Reproduce the data exactly and drop any pictures it holds.

* Data block:
- - - - -
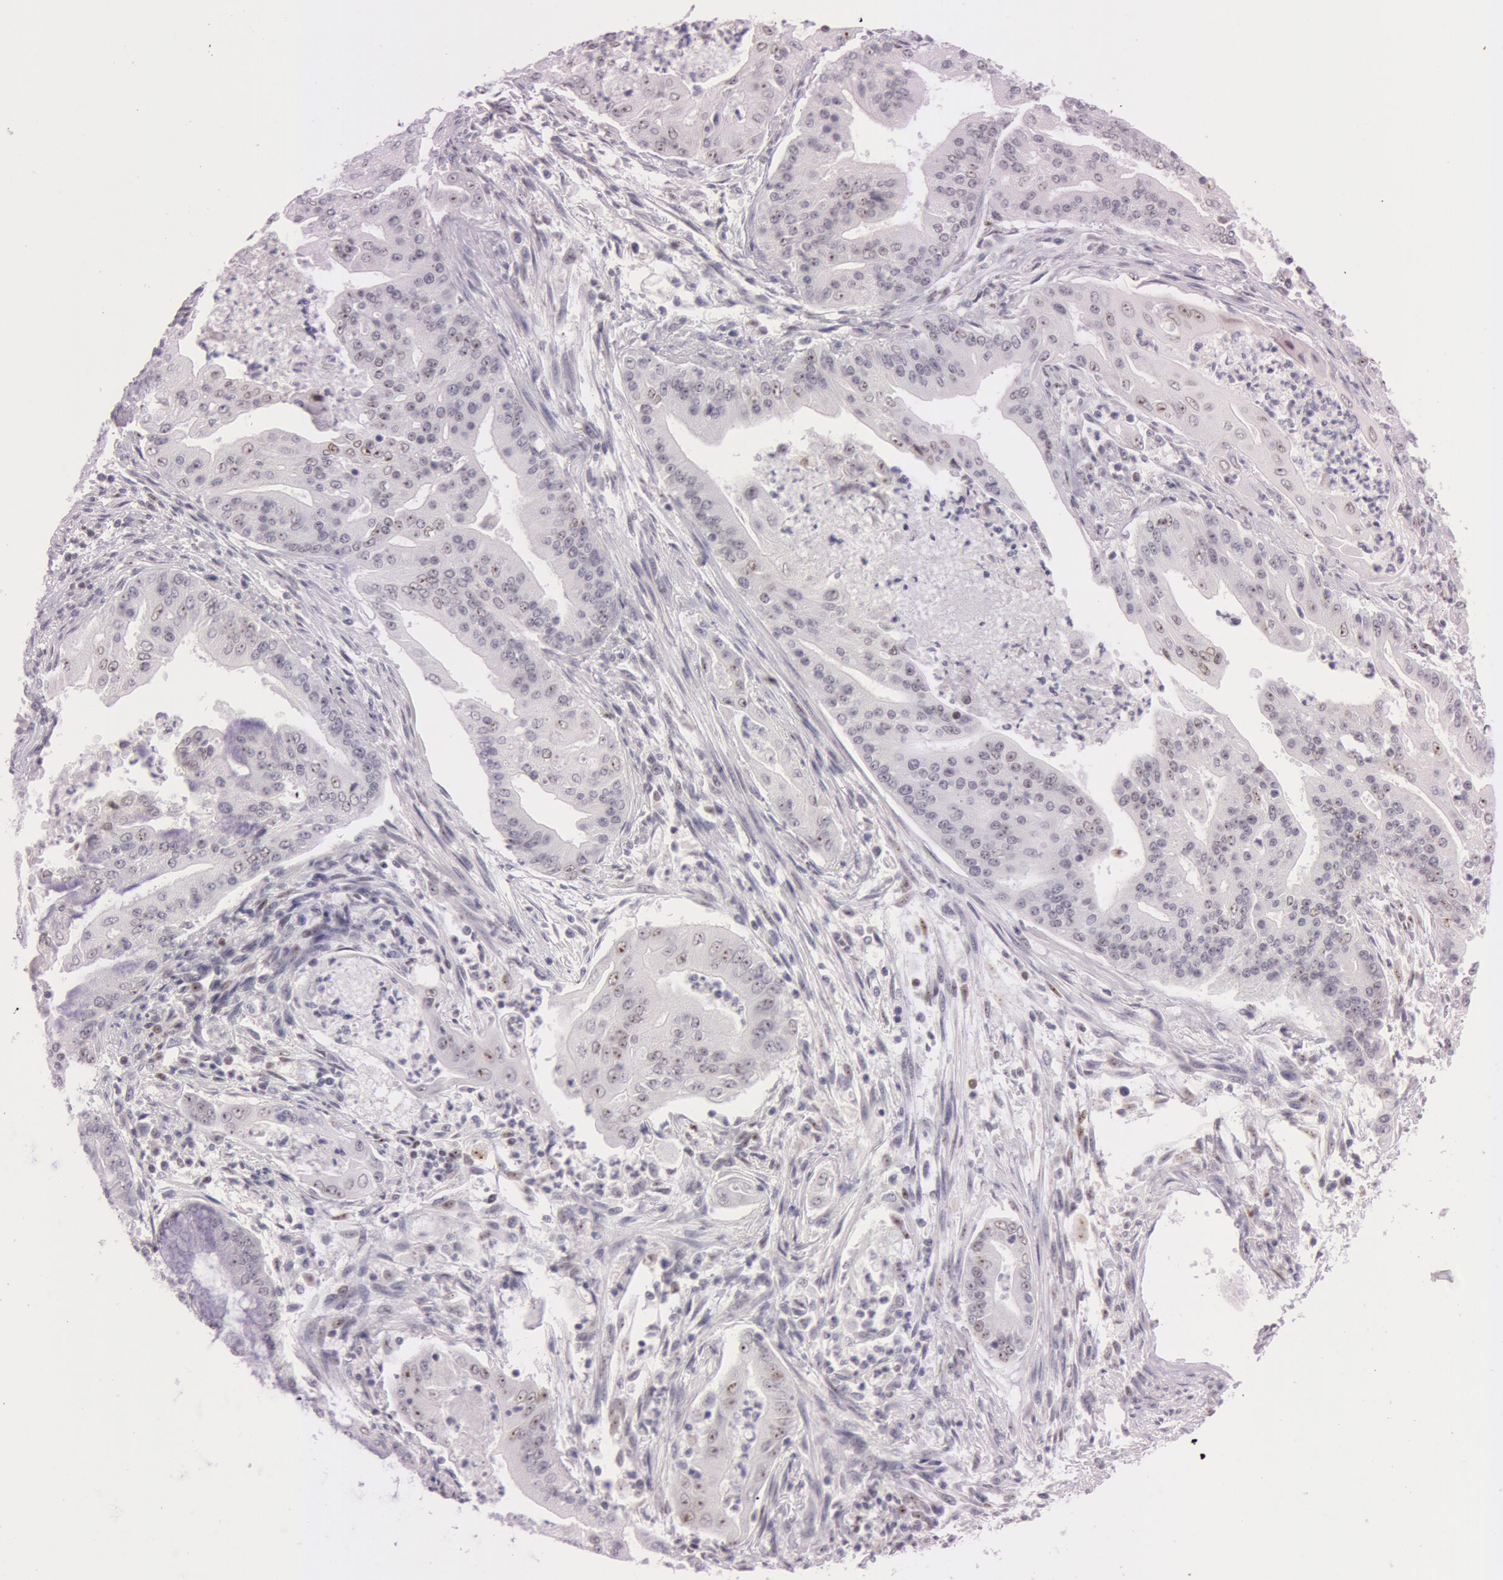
{"staining": {"intensity": "negative", "quantity": "none", "location": "none"}, "tissue": "endometrial cancer", "cell_type": "Tumor cells", "image_type": "cancer", "snomed": [{"axis": "morphology", "description": "Adenocarcinoma, NOS"}, {"axis": "topography", "description": "Endometrium"}], "caption": "A histopathology image of human endometrial adenocarcinoma is negative for staining in tumor cells.", "gene": "FBL", "patient": {"sex": "female", "age": 63}}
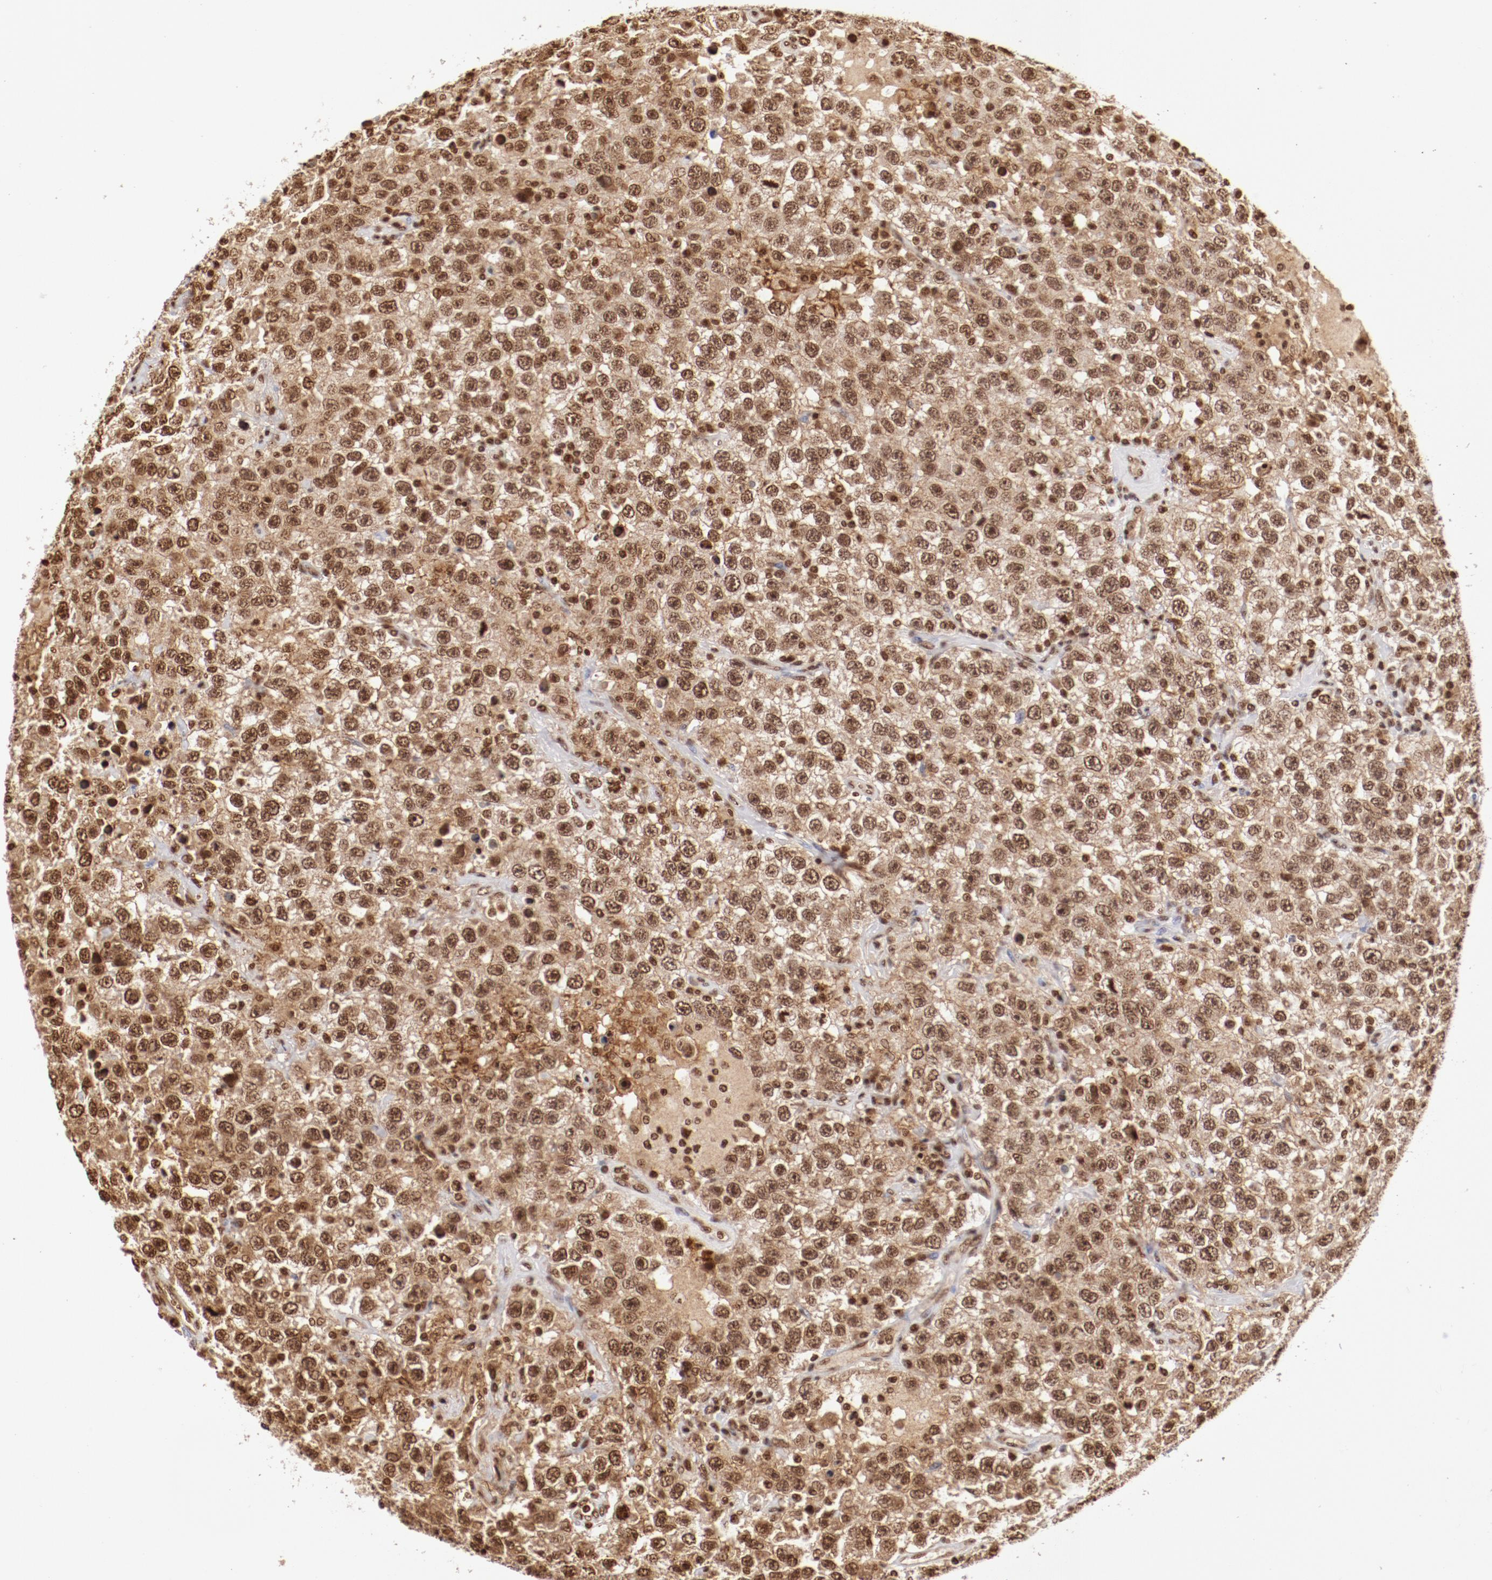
{"staining": {"intensity": "moderate", "quantity": ">75%", "location": "nuclear"}, "tissue": "testis cancer", "cell_type": "Tumor cells", "image_type": "cancer", "snomed": [{"axis": "morphology", "description": "Seminoma, NOS"}, {"axis": "topography", "description": "Testis"}], "caption": "The immunohistochemical stain highlights moderate nuclear positivity in tumor cells of testis cancer tissue.", "gene": "ABL2", "patient": {"sex": "male", "age": 41}}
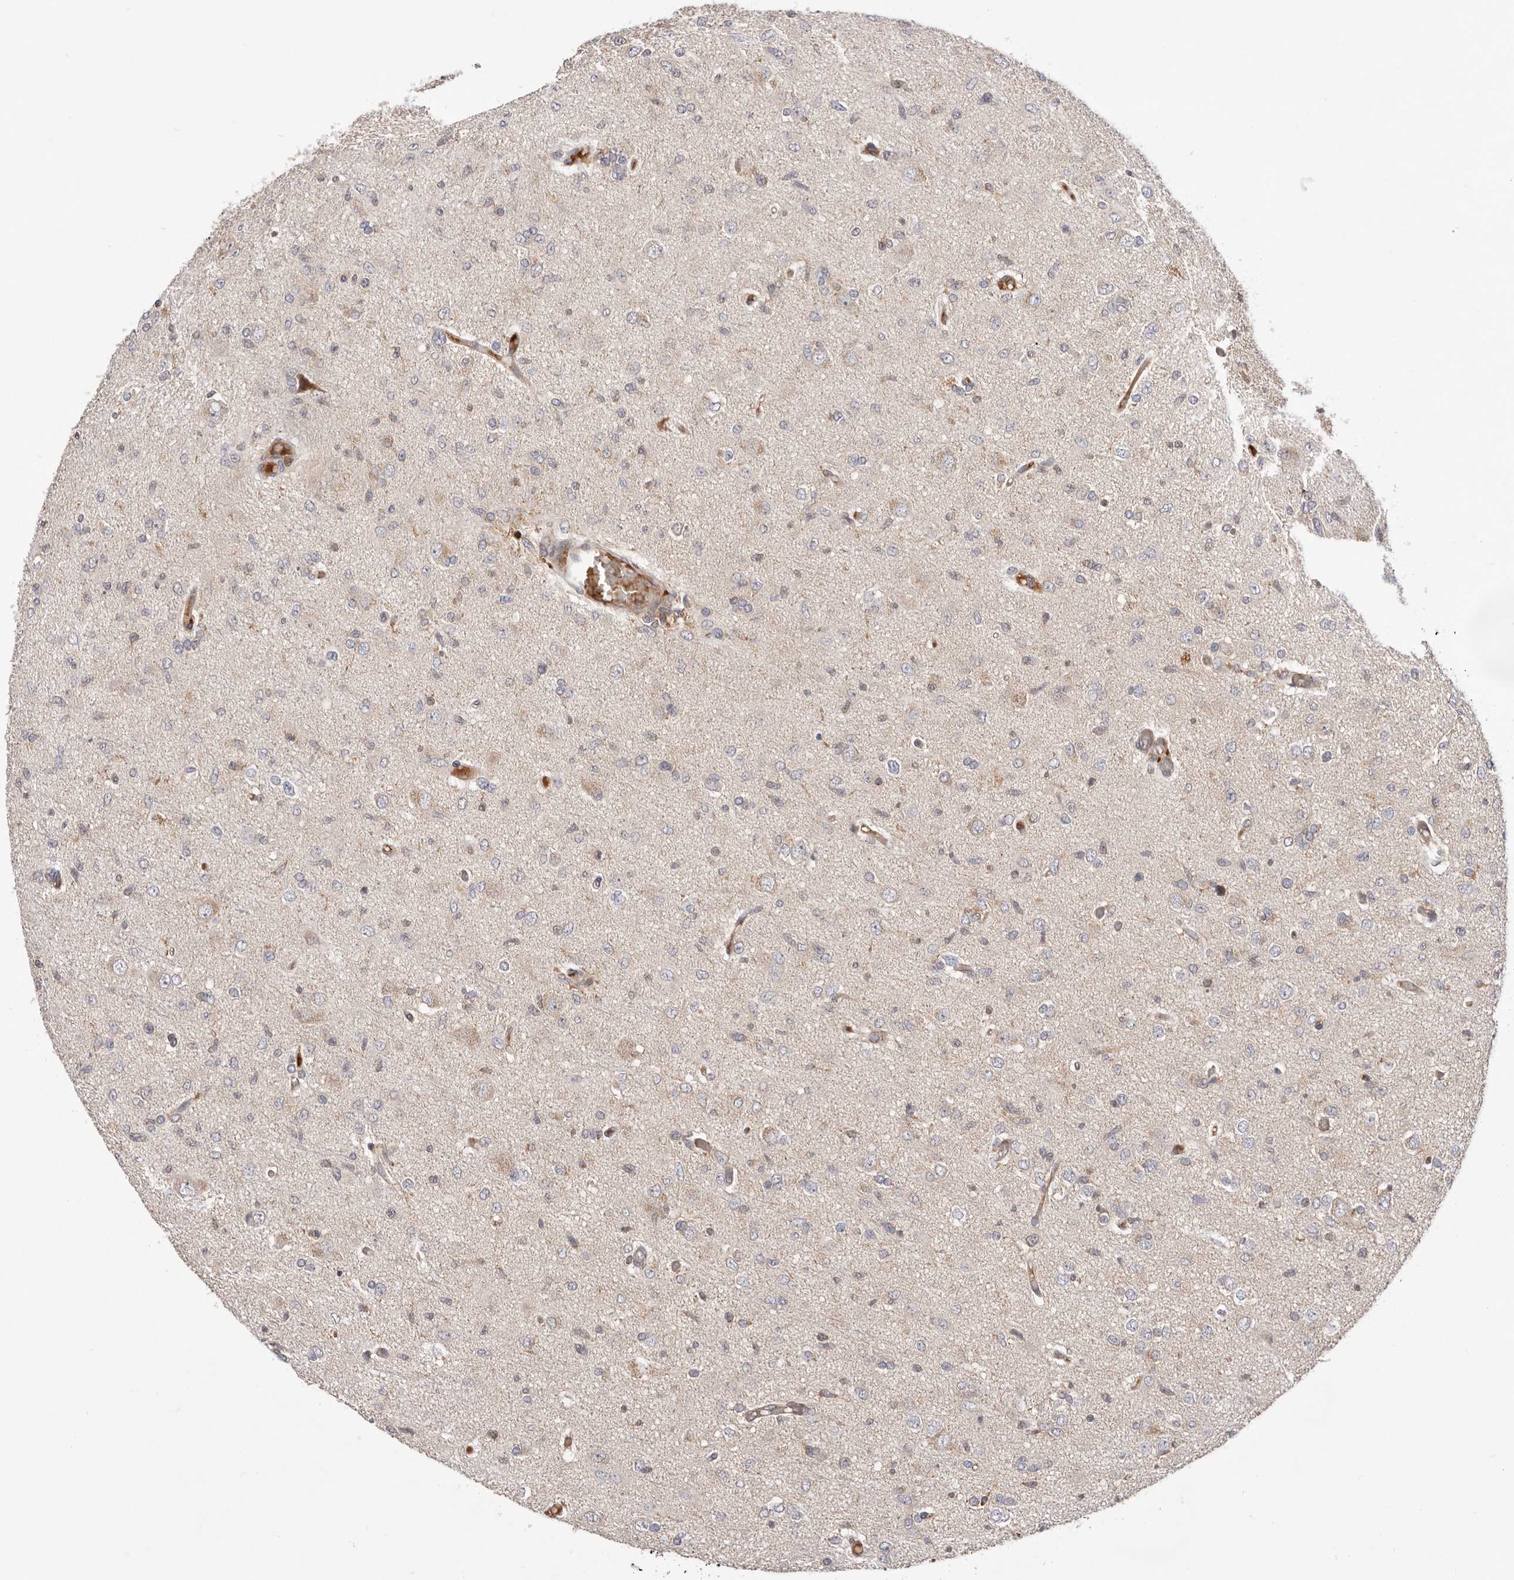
{"staining": {"intensity": "negative", "quantity": "none", "location": "none"}, "tissue": "glioma", "cell_type": "Tumor cells", "image_type": "cancer", "snomed": [{"axis": "morphology", "description": "Glioma, malignant, High grade"}, {"axis": "topography", "description": "Brain"}], "caption": "Glioma stained for a protein using IHC shows no staining tumor cells.", "gene": "RNF213", "patient": {"sex": "female", "age": 59}}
- - - - -
* Final answer:
{"staining": {"intensity": "negative", "quantity": "none", "location": "none"}, "tissue": "endometrial cancer", "cell_type": "Tumor cells", "image_type": "cancer", "snomed": [{"axis": "morphology", "description": "Adenocarcinoma, NOS"}, {"axis": "topography", "description": "Endometrium"}], "caption": "A histopathology image of human endometrial adenocarcinoma is negative for staining in tumor cells.", "gene": "FBL", "patient": {"sex": "female", "age": 63}}
{"staining": {"intensity": "moderate", "quantity": ">75%", "location": "nuclear"}, "tissue": "testis cancer", "cell_type": "Tumor cells", "image_type": "cancer", "snomed": [{"axis": "morphology", "description": "Seminoma, NOS"}, {"axis": "topography", "description": "Testis"}], "caption": "The immunohistochemical stain highlights moderate nuclear positivity in tumor cells of testis cancer tissue.", "gene": "ABL2", "patient": {"sex": "male", "age": 41}}
{"staining": {"intensity": "negative", "quantity": "none", "location": "none"}, "tissue": "glioma", "cell_type": "Tumor cells", "image_type": "cancer", "snomed": [{"axis": "morphology", "description": "Glioma, malignant, High grade"}, {"axis": "topography", "description": "Brain"}], "caption": "Glioma stained for a protein using IHC shows no staining tumor cells.", "gene": "RNF213", "patient": {"sex": "female", "age": 59}}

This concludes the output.